# DÉFI 1:
Recopiez mot pour mot la liste, de sa toute première ligne jusqu'à celle qui contient « city: Hancock », celle-ci comprise.

# TEXTE:
----
Les jeunes se bornent de plus en plus au chant, à la parole et aux battemens de mains. Parfois pendant le service, une sœur se sent contrainte de transmettre quelque message que lui confie un esprit, consolation ou avertissement. Il arrive aussi que l’esprit demande des prières ; c’est une perpétuelle communion entre les vivans et les morts unis, confondus dès ce monde dans l’éternité.
----
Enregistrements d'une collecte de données

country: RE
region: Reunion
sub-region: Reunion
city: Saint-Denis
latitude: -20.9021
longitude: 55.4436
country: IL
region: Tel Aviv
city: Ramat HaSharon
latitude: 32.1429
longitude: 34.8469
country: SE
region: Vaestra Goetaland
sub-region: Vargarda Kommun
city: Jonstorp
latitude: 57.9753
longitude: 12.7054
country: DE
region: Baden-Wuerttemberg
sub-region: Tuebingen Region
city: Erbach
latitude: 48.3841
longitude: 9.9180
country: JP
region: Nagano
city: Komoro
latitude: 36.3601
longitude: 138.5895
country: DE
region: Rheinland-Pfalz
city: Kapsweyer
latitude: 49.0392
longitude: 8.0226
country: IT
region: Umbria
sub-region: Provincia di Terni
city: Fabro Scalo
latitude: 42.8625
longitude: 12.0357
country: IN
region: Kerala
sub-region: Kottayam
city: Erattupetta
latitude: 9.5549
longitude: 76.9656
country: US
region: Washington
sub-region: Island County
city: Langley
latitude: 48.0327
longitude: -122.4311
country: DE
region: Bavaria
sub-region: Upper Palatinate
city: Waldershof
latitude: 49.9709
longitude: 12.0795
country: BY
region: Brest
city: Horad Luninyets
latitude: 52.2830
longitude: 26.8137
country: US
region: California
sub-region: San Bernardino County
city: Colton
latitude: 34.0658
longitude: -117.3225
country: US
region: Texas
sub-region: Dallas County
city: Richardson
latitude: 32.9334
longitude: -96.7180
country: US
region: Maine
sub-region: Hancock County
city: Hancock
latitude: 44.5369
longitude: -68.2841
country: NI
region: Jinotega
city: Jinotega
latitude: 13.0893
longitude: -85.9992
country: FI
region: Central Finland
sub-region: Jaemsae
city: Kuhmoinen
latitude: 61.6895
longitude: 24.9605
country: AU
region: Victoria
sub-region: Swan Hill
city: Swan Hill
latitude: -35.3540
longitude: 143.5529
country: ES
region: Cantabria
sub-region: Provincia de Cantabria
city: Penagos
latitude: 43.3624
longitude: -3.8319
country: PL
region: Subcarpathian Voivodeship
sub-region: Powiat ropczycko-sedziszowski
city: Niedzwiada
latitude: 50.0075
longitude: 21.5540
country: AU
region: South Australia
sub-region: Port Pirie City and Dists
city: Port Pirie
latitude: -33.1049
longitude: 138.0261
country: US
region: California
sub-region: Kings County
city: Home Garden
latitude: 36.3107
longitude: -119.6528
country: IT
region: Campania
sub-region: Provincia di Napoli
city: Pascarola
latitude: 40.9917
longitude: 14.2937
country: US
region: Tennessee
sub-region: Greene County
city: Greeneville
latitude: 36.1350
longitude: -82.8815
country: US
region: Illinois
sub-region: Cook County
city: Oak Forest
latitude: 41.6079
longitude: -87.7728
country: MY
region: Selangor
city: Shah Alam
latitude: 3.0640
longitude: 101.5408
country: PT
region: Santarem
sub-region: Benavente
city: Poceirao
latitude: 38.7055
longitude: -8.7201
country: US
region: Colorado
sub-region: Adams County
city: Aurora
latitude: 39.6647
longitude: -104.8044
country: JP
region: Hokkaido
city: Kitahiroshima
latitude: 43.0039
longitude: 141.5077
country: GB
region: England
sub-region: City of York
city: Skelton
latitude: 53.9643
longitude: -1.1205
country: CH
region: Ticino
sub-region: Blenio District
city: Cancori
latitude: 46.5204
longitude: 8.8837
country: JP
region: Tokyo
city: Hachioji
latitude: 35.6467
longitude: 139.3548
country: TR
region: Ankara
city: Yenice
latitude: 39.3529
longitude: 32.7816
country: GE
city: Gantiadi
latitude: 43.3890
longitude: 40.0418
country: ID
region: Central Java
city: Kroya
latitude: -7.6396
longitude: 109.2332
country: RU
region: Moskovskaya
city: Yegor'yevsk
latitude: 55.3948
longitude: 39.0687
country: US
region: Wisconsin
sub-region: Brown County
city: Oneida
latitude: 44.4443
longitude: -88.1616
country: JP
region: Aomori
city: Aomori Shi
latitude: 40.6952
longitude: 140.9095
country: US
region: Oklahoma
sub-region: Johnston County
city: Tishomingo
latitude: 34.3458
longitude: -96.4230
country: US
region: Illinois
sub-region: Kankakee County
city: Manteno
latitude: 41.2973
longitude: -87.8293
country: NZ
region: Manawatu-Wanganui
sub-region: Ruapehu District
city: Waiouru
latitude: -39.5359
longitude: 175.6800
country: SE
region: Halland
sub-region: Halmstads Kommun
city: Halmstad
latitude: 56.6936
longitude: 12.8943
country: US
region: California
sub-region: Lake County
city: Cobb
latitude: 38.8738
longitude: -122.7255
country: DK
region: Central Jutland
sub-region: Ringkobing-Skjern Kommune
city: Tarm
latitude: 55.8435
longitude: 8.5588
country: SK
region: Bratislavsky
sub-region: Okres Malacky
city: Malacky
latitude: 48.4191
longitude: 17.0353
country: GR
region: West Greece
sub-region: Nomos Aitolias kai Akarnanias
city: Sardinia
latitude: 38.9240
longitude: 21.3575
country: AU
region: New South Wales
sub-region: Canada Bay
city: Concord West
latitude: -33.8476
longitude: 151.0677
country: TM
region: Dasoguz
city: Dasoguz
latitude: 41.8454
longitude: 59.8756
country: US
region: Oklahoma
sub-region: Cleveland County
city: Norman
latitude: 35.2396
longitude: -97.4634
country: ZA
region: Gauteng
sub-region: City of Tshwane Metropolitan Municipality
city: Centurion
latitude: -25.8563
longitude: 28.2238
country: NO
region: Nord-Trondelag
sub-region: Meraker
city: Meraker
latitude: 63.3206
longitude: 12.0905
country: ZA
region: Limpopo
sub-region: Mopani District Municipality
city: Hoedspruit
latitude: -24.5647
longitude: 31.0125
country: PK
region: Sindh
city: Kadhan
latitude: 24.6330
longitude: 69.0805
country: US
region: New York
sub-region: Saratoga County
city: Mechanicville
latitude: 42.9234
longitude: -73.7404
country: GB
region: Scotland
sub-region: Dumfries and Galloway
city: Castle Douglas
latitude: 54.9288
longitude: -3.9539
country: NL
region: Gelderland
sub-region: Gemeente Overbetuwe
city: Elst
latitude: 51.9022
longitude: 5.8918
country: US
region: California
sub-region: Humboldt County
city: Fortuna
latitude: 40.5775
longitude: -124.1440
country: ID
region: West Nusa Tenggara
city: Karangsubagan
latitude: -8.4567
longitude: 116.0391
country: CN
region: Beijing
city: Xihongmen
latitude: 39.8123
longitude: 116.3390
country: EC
----
# DÉFI 2:
Répondez à ces questions sur le texte :
(a) À quoi les jeunes se bornent-ils de plus en plus ?
(b) Que transmet parfois une sœur pendant le service ?
(c) Que demande aussi parfois l'esprit ?

# RÉPONSE ÉCRITE 1:
country: RE
region: Reunion
sub-region: Reunion
city: Saint-Denis
latitude: -20.9021
longitude: 55.4436
country: IL
region: Tel Aviv
city: Ramat HaSharon
latitude: 32.1429
longitude: 34.8469
country: SE
region: Vaestra Goetaland
sub-region: Vargarda Kommun
city: Jonstorp
latitude: 57.9753
longitude: 12.7054
country: DE
region: Baden-Wuerttemberg
sub-region: Tuebingen Region
city: Erbach
latitude: 48.3841
longitude: 9.9180
country: JP
region: Nagano
city: Komoro
latitude: 36.3601
longitude: 138.5895
country: DE
region: Rheinland-Pfalz
city: Kapsweyer
latitude: 49.0392
longitude: 8.0226
country: IT
region: Umbria
sub-region: Provincia di Terni
city: Fabro Scalo
latitude: 42.8625
longitude: 12.0357
country: IN
region: Kerala
sub-region: Kottayam
city: Erattupetta
latitude: 9.5549
longitude: 76.9656
country: US
region: Washington
sub-region: Island County
city: Langley
latitude: 48.0327
longitude: -122.4311
country: DE
region: Bavaria
sub-region: Upper Palatinate
city: Waldershof
latitude: 49.9709
longitude: 12.0795
country: BY
region: Brest
city: Horad Luninyets
latitude: 52.2830
longitude: 26.8137
country: US
region: California
sub-region: San Bernardino County
city: Colton
latitude: 34.0658
longitude: -117.3225
country: US
region: Texas
sub-region: Dallas County
city: Richardson
latitude: 32.9334
longitude: -96.7180
country: US
region: Maine
sub-region: Hancock County
city: Hancock

# RÉPONSE ÉCRITE 2:
(a) Au chant, à la parole et aux battemens de mains.
(b) Un message que lui confie un esprit, consolation ou avertissement.
(c) Des prières.